3. The SQL query to trigger translation system of claim 1 wherein the data processing system, in response to the query:

generates code that determines if data requested by the query that is in the cache has changed since it was placed in the cache; and

registers the code as a trigger with the RDBMS.

4. The SQL query to trigger translation system of claim 1 wherein the query includes a join predicate.

5. The SQL query to trigger translation system of claim 1 wherein the query includes a selection predicate.

6. The SQL query to trigger translation system of claim 5 wherein the query includes a range selection predicate.

7. The SQL query to trigger translation system of claim 1 wherein the query includes multiple predicates.

8. The SQL query to trigger translation system of claim 1 wherein the query includes an aggregate function.

9. The SQL query to trigger translation system of claim 1 wherein the procedure is a trigger.

10. The SQL query to trigger translation system of claim 1 wherein the data processing system saves the procedure and, in response to an RDBMS DML, executes the procedure.

11. A non-transitory, tangible, computer-readable storage medium containing a program of instructions that causes a computer system running the program of instructions to:

intercept a query issued by an application program for data from a relational database management system (RDBMS) that is augmented by a cache and a cache management system that manages the cache; and

in response to the query:

generates code that determines if data requested by the query that may be in the cache has changed; and

registers the code as a procedure with the RDBMS.

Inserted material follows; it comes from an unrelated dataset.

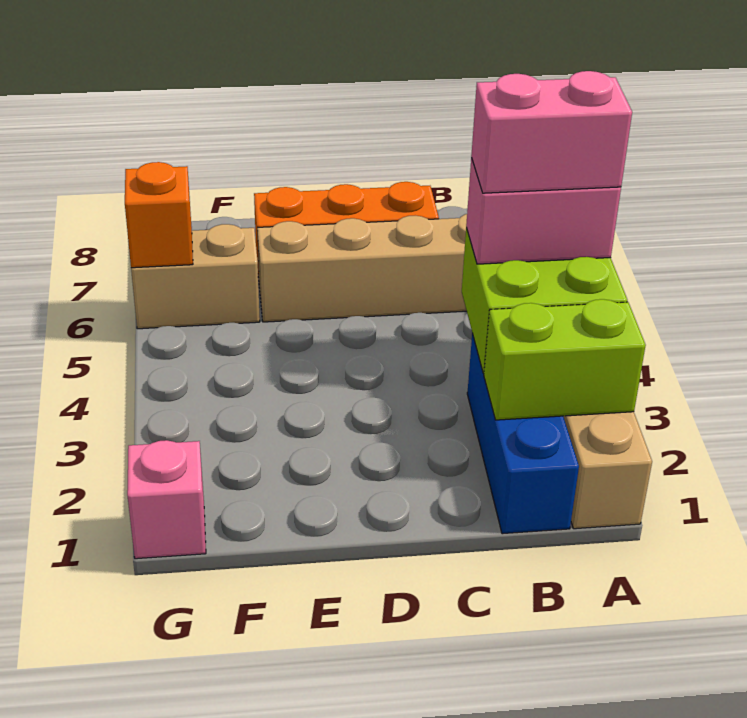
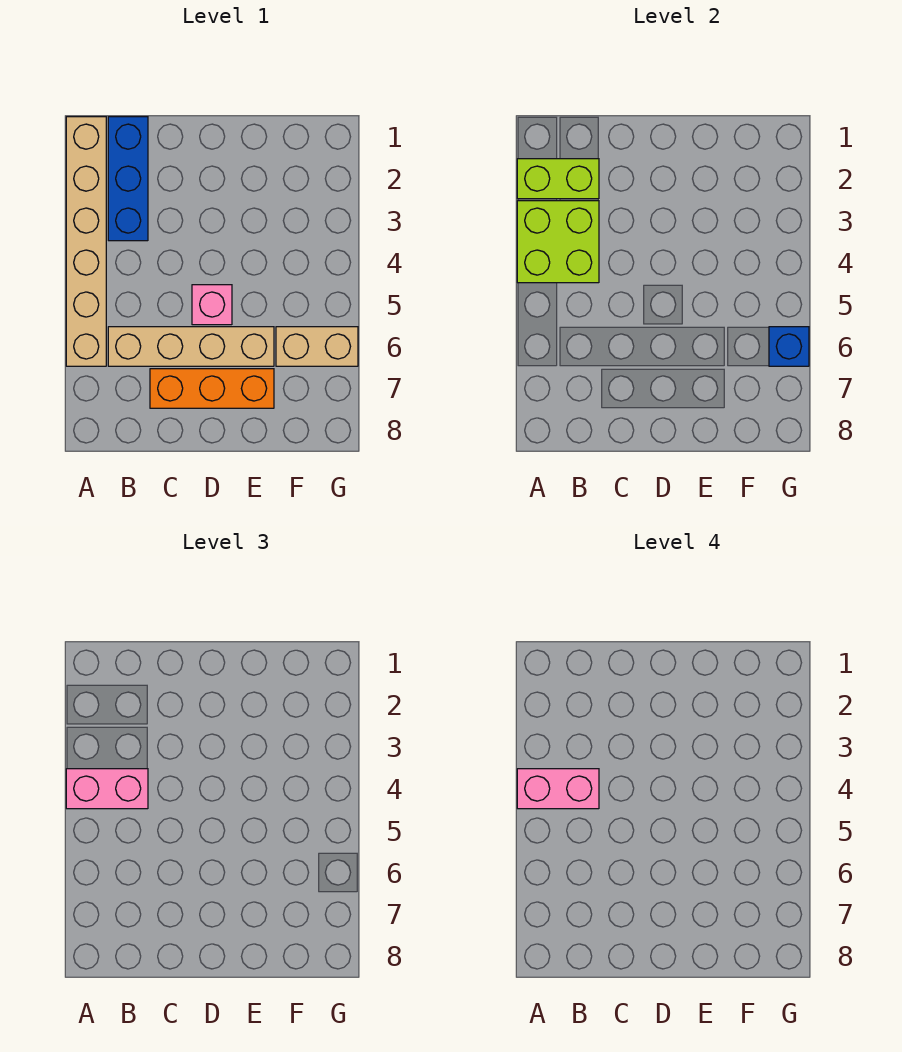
pink 1x1 brick [127,440,206,559] -> pink 1x1 brick moved to [192,285,232,325]
orange 1x1 brick [125,162,193,268] -> blue 1x1 brick [769,327,809,366]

12. The storage medium of claim 11 wherein the program of instructions causes the computer system running the program of instructions to examine the query to determine whether it is of a form that is the same as a form of a previous query that resulted in the generation and registration of a trigger and, if so, to not generate or register an additional trigger.

13. The SOL query to trigger translation system of claim 11 wherein the program of instructions that causes the computer system running the program of instructions to, in response to the query:

generate code that determines if data requested by the query that is in the cache has changed since it was placed in the cache; and

register the code as a trigger with the RDBMS.

14. The SOL query to trigger translation system of claim 11 wherein the query includes a join predicate.

15. The SOL query to trigger translation system of claim 11 wherein the query includes a selection predicate.

16. The SOL query to trigger translation system of claim 15 wherein the query includes a range selection predicate.

17. The SOL query to trigger translation system of claim 11 wherein the query includes multiple predicates.

18. The SOL query to trigger translation system of claim 11 wherein the query includes an aggregate function.

19. The SOL query to trigger translation system of claim 11 wherein the procedure is a trigger.

20. The SOL query to trigger translation system of claim 11 wherein the program of instructions causes the computer system running the program of instructions to save the procedure and, in response to an RDBMS DML, execute the procedure.